Page images and extracted text
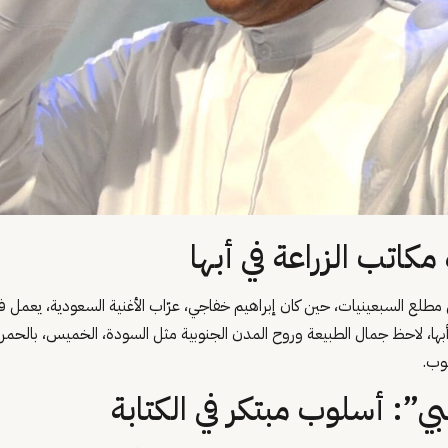
 مكاتب الزراعة في أبها
 مطلع السبعينيات، حين كان إبراهيم خفاجي، عرّاب الأغنية السعودية، يعمل 
ي أبها، لاحظ جمال الطبيعة وروح المدن الجنوبية مثل السودة، الخميس، بالحم
وب.
ي”: أسلوب مبتكر في الكتابة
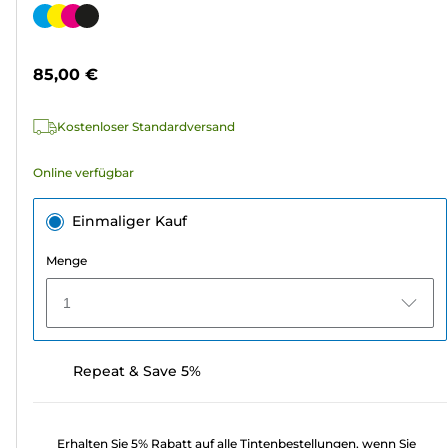
von
Farbpatrone
5
Sternen.
85,00 €
566
Bewertungen
Kostenloser Standardversand
Online verfügbar
Einmaliger Kauf
Menge
1
Repeat & Save 5%
Erhalten Sie 5% Rabatt auf alle Tintenbestellungen, wenn Sie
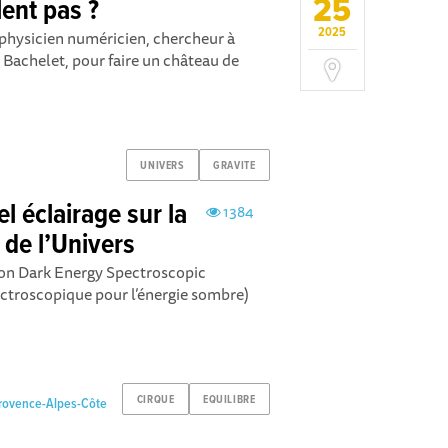
25
lent pas ?
2025
physicien numéricien, chercheur à
 Bachelet, pour faire un château de
UNIVERS
GRAVITE
l éclairage sur la
1384
 de l’Univers
tion Dark Energy Spectroscopic
ctroscopique pour l’énergie sombre)
CIRQUE
EQUILIBRE
Provence-Alpes-Côte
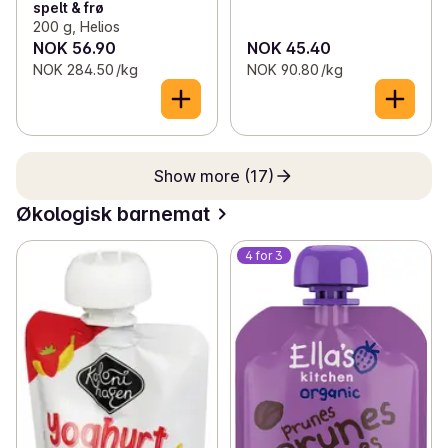
spelt & frø
200 g, Helios
NOK 56.90
NOK 45.40
NOK 284.50 /kg
NOK 90.80 /kg
Show more (17)
Økologisk barnemat
4 for 3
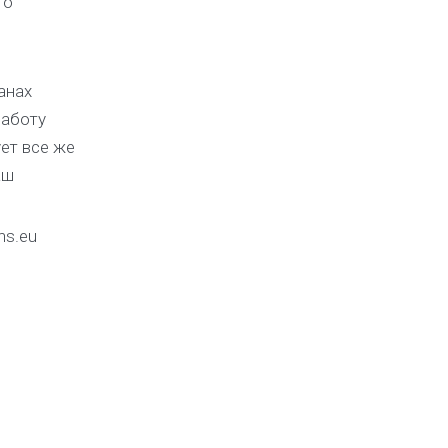
 о
анах
работу
ет все же
аш
ns.eu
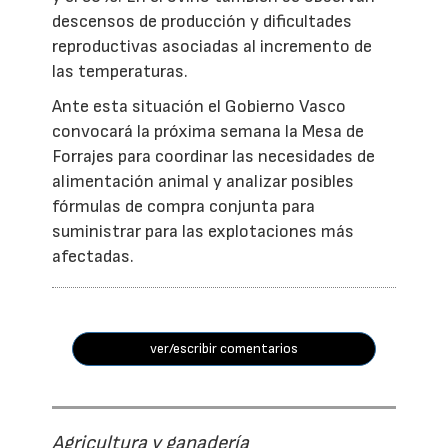
descensos de producción y dificultades
reproductivas asociadas al incremento de
las temperaturas.
Ante esta situación el Gobierno Vasco
convocará la próxima semana la Mesa de
Forrajes para coordinar las necesidades de
alimentación animal y analizar posibles
fórmulas de compra conjunta para
suministrar para las explotaciones más
afectadas.
ver/escribir comentarios
Agricultura y ganadería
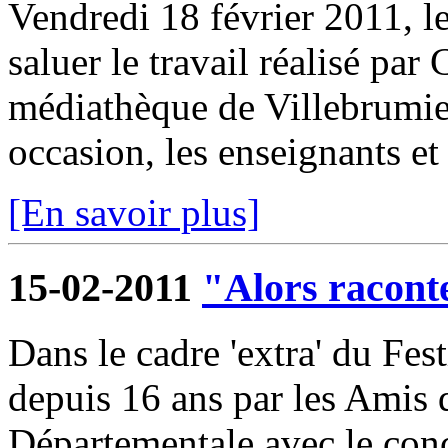
Vendredi 18 février 2011, l
saluer le travail réalisé par
médiathèque de Villebrumier
occasion, les enseignants et 
[En savoir plus]
15-02-2011
"Alors raconte
Dans le cadre 'extra' du Fest
depuis 16 ans par les Amis
Départementale avec le conc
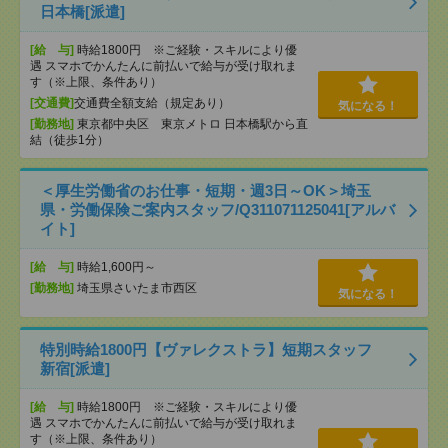
日本橋[派遣]
[給 与]
時給1800円 ※ご経験・スキルにより優
遇 スマホでかんたんに前払いで給与が受け取れま
す（※上限、条件あり）
[交通費]
交通費全額支給（規定あり）
気になる！
[勤務地]
東京都中央区 東京メトロ 日本橋駅から直
結（徒歩1分）
＜厚生労働省のお仕事・短期・週3日～OK＞埼玉
県・労働保険ご案内スタッフ/Q311071125041[アルバ
イト]
[給 与]
時給1,600円～
[勤務地]
埼玉県さいたま市西区
気になる！
特別時給1800円【ヴァレクストラ】短期スタッフ
新宿[派遣]
[給 与]
時給1800円 ※ご経験・スキルにより優
遇 スマホでかんたんに前払いで給与が受け取れま
す（※上限、条件あり）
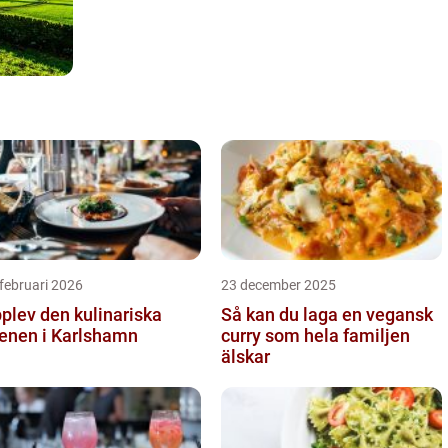
februari 2026
23 december 2025
plev den kulinariska
Så kan du laga en vegansk
enen i Karlshamn
curry som hela familjen
älskar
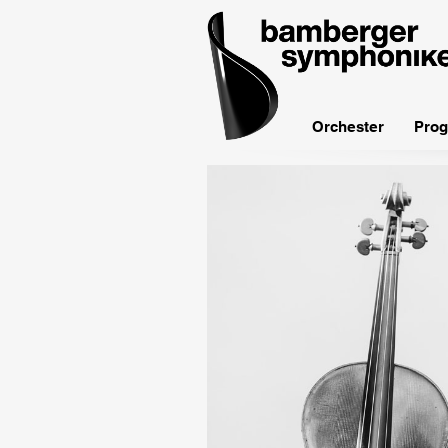
bamberger
symphoniker
Orchester
Prog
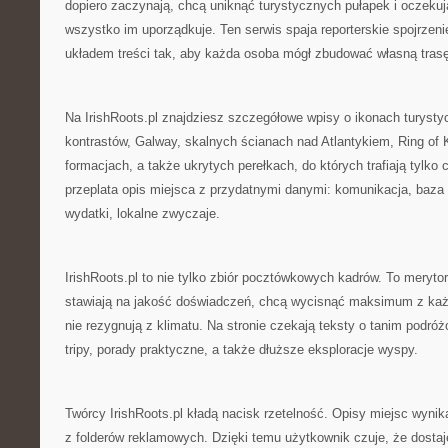
dopiero zaczynają, chcą uniknąć turystycznych pułapek i oczekują
wszystko im uporządkuje. Ten serwis spaja reporterskie spojrze
układem treści tak, aby każda osoba mógł zbudować własną trasę
Na IrishRoots.pl znajdziesz szczegółowe wpisy o ikonach turystyc
kontrastów, Galway, skalnych ścianach nad Atlantykiem, Ring of 
formacjach, a także ukrytych perełkach, do których trafiają tylko
przeplata opis miejsca z przydatnymi danymi: komunikacja, baza
wydatki, lokalne zwyczaje.
IrishRoots.pl to nie tylko zbiór pocztówkowych kadrów. To meryto
stawiają na jakość doświadczeń, chcą wycisnąć maksimum z każd
nie rezygnują z klimatu. Na stronie czekają teksty o tanim podróż
tripy, porady praktyczne, a także dłuższe eksploracje wyspy.
Twórcy IrishRoots.pl kładą nacisk rzetelność. Opisy miejsc wynika
z folderów reklamowych. Dzięki temu użytkownik czuje, że dostaj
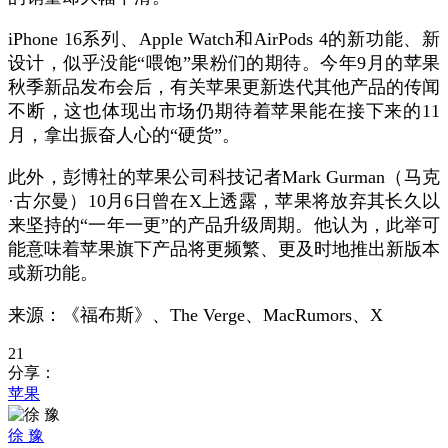
iPhone 16系列、Apple Watch和AirPods 4的新功能、新
设计，似乎没能“喂饱”果粉们的期待。今年9月的苹果
秋季新品发布会后，有关苹果更新迭代其他产品的传闻
不断，这也体现出市场仍期待着苹果能在接下来的11
月，拿出振奋人心的“硬货”。
此外，彭博社的苹果公司科技记者Mark Gurman（马克
·古尔曼）10月6日曾在X上透露，苹果将放弃其长久以
来坚持的“一年一更”的产品升级周期。他认为，此举可
能意味着苹果旗下产品将更频繁、更及时地推出新版本
或新功能。
来源：《福布斯》、The Verge、MacRumors、X
21
分享：
苹果
徐 豫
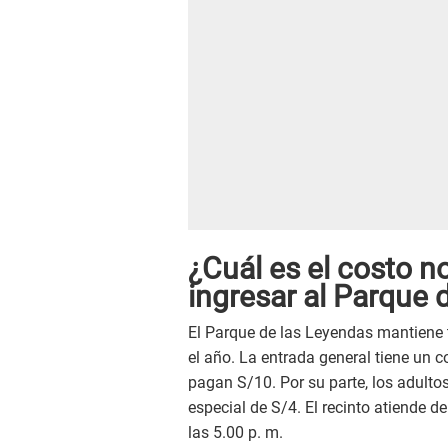
¿Cuál es el costo n
ingresar al Parque 
El Parque de las Leyendas mantiene t
el año. La entrada general tiene un c
pagan S/10. Por su parte, los adult
especial de S/4. El recinto atiende d
las 5.00 p. m.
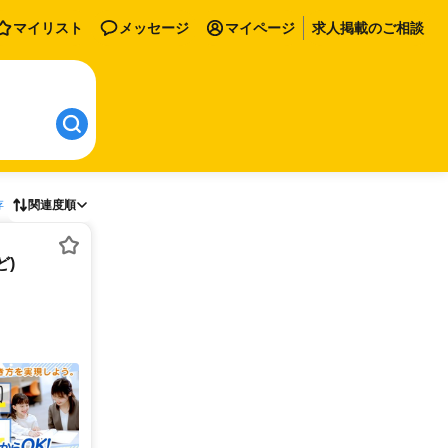
マイリスト
メッセージ
マイページ
求人掲載のご相談
存
関連度順
)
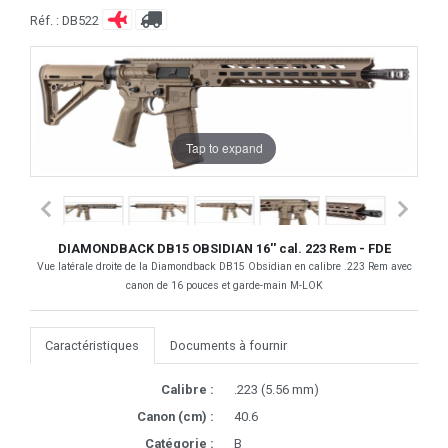
Réf. : DB522
Tap to expand
DIAMONDBACK DB15 OBSIDIAN 16'' cal. 223 Rem - FDE
Vue latérale droite de la Diamondback DB15 Obsidian en calibre .223 Rem avec
canon de 16 pouces et garde-main M-LOK
Caractéristiques
Documents à fournir
Calibre :
.223 (5.56 mm)
Canon (cm) :
40.6
Catégorie :
B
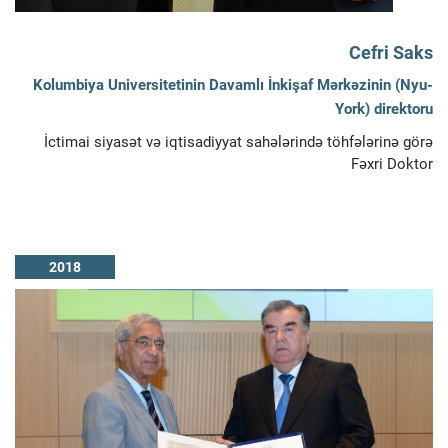
Cefri Saks
Kolumbiya Universitetinin Davamlı İnkişaf Mərkəzinin (Nyu-
York) direktoru
İctimai siyasət və iqtisadiyyat sahələrində töhfələrinə görə
Fəxri Doktor
2018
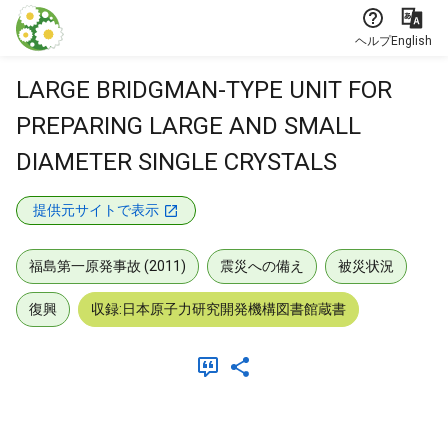
本文に飛ぶ
ヘルプ
English
LARGE BRIDGMAN-TYPE UNIT FOR
PREPARING LARGE AND SMALL
DIAMETER SINGLE CRYSTALS
提供元サイトで表示
福島第一原発事故 (2011)
震災への備え
被災状況
復興
収録:日本原子力研究開発機構図書館蔵書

### Exercise description
Your task is a word-for-word transcription of the entries, leaving out all pictures.

### The completed task
 مكاتب الزراعة في أبها
 مطلع السبعينيات، حين كان إبراهيم خفاجي، عرّاب الأغنية السعودية، يعمل 
ي أبها، لاحظ جمال الطبيعة وروح المدن الجنوبية مثل السودة، الخميس، بالحم
وب.
ي”: أسلوب مبتكر في الكتابة
von
Farbpatrone
5
Sternen.
85,00 €
566
Bewertungen
Kostenloser Standardversand
Online verfügbar
Einmaliger Kauf
Menge
1
Repeat & Save 5%
Erhalten Sie 5% Rabatt auf alle Tintenbestellungen, wenn Sie
25
lent pas ?
2025
physicien numéricien, chercheur à
 Bachelet, pour faire un château de
UNIVERS
GRAVITE
l éclairage sur la
1384
 de l’Univers
tion Dark Energy Spectroscopic
ctroscopique pour l’énergie sombre)
CIRQUE
EQUILIBRE
Provence-Alpes-Côte
spelt & frø
200 g, Helios
NOK 56.90
NOK 45.40
NOK 284.50 /kg
NOK 90.80 /kg
Show more (17)
Økologisk barnemat
4 for 3
 о
анах
работу
ет все же
аш
ns.eu
descensos de producción y dificultades
reproductivas asociadas al incremento de
las temperaturas.
Ante esta situación el Gobierno Vasco
convocará la próxima semana la Mesa de
Forrajes para coordinar las necesidades de
alimentación animal y analizar posibles
fórmulas de compra conjunta para
suministrar para las explotaciones más
afectadas.
ver/escribir comentarios
Agricultura y ganadería
Vendredi 18 février 2011, l
saluer le travail réalisé par
médiathèque de Villebrumier
occasion, les enseignants et 
[En savoir plus]
15-02-2011
"Alors raconte
Dans le cadre 'extra' du Fest
depuis 16 ans par les Amis
Départementale avec le conc
日本橋[派遣]
[給 与]
時給1800円 ※ご経験・スキルにより優
遇 スマホでかんたんに前払いで給与が受け取れま
す（※上限、条件あり）
[交通費]
交通費全額支給（規定あり）
気になる！
[勤務地]
東京都中央区 東京メトロ 日本橋駅から直
結（徒歩1分）
＜厚生労働省のお仕事・短期・週3日～OK＞埼玉
県・労働保険ご案内スタッフ/Q311071125041[アルバ
イト]
[給 与]
時給1,600円～
[勤務地]
埼玉県さいたま市西区
気になる！
特別時給1800円【ヴァレクストラ】短期スタッフ
新宿[派遣]
[給 与]
時給1800円 ※ご経験・スキルにより優
遇 スマホでかんたんに前払いで給与が受け取れま
す（※上限、条件あり）
februari 2026
23 december 2025
plev den kulinariska
Så kan du laga en vegansk
enen i Karlshamn
curry som hela familjen
älskar
bamberger
symphoniker
Orchester
Prog
dopiero zaczynają, chcą uniknąć turystycznych pułapek i oczekują
wszystko im uporządkuje. Ten serwis spaja reporterskie spojrze
układem treści tak, aby każda osoba mógł zbudować własną trasę
Na IrishRoots.pl znajdziesz szczegółowe wpisy o ikonach turystyc
kontrastów, Galway, skalnych ścianach nad Atlantykiem, Ring of 
formacjach, a także ukrytych perełkach, do których trafiają tylko
przeplata opis miejsca z przydatnymi danymi: komunikacja, baza
wydatki, lokalne zwyczaje.
IrishRoots.pl to nie tylko zbiór pocztówkowych kadrów. To meryto
stawiają na jakość doświadczeń, chcą wycisnąć maksimum z każd
nie rezygnują z klimatu. Na stronie czekają teksty o tanim podróż
tripy, porady praktyczne, a także dłuższe eksploracje wyspy.
Twórcy IrishRoots.pl kładą nacisk rzetelność. Opisy miejsc wynika
z folderów reklamowych. Dzięki temu użytkownik czuje, że dostaj
iPhone 16系列、Apple Watch和AirPods 4的新功能、新
设计，似乎没能“喂饱”果粉们的期待。今年9月的苹果
秋季新品发布会后，有关苹果更新迭代其他产品的传闻
不断，这也体现出市场仍期待着苹果能在接下来的11
月，拿出振奋人心的“硬货”。
此外，彭博社的苹果公司科技记者Mark Gurman（马克
·古尔曼）10月6日曾在X上透露，苹果将放弃其长久以
来坚持的“一年一更”的产品升级周期。他认为，此举可
能意味着苹果旗下产品将更频繁、更及时地推出新版本
或新功能。
来源：《福布斯》、The Verge、MacRumors、X
21
分享：
苹果
徐 豫
¿Cuál es el costo n
ingresar al Parque 
El Parque de las Leyendas mantiene t
el año. La entrada general tiene un c
pagan S/10. Por su parte, los adult
especial de S/4. El recinto atiende d
las 5.00 p. m.
マイリスト
メッセージ
マイページ
求人掲載のご相談
存
関連度順
)
Réf. : DB522
Tap to expand
DIAMONDBACK DB15 OBSIDIAN 16'' cal. 223 Rem - FDE
Vue latérale droite de la Diamondback DB15 Obsidian en calibre .223 Rem avec
canon de 16 pouces et garde-main M-LOK
Caractéristiques
Documents à fournir
Calibre :
.223 (5.56 mm)
Canon (cm) :
40.6
Catégorie :
B
Cefri Saks
Kolumbiya Universitetinin Davamlı İnkişaf Mərkəzinin (Nyu-
York) direktoru
İctimai siyasət və iqtisadiyyat sahələrində töhfələrinə görə
Fəxri Doktor
2018
本文に飛ぶ
ヘルプ
English
LARGE BRIDGMAN-TYPE UNIT FOR
PREPARING LARGE AND SMALL
DIAMETER SINGLE CRYSTALS
提供元サイトで表示
福島第一原発事故 (2011)
震災への備え
被災状況
復興
収録:日本原子力研究開発機構図書館蔵書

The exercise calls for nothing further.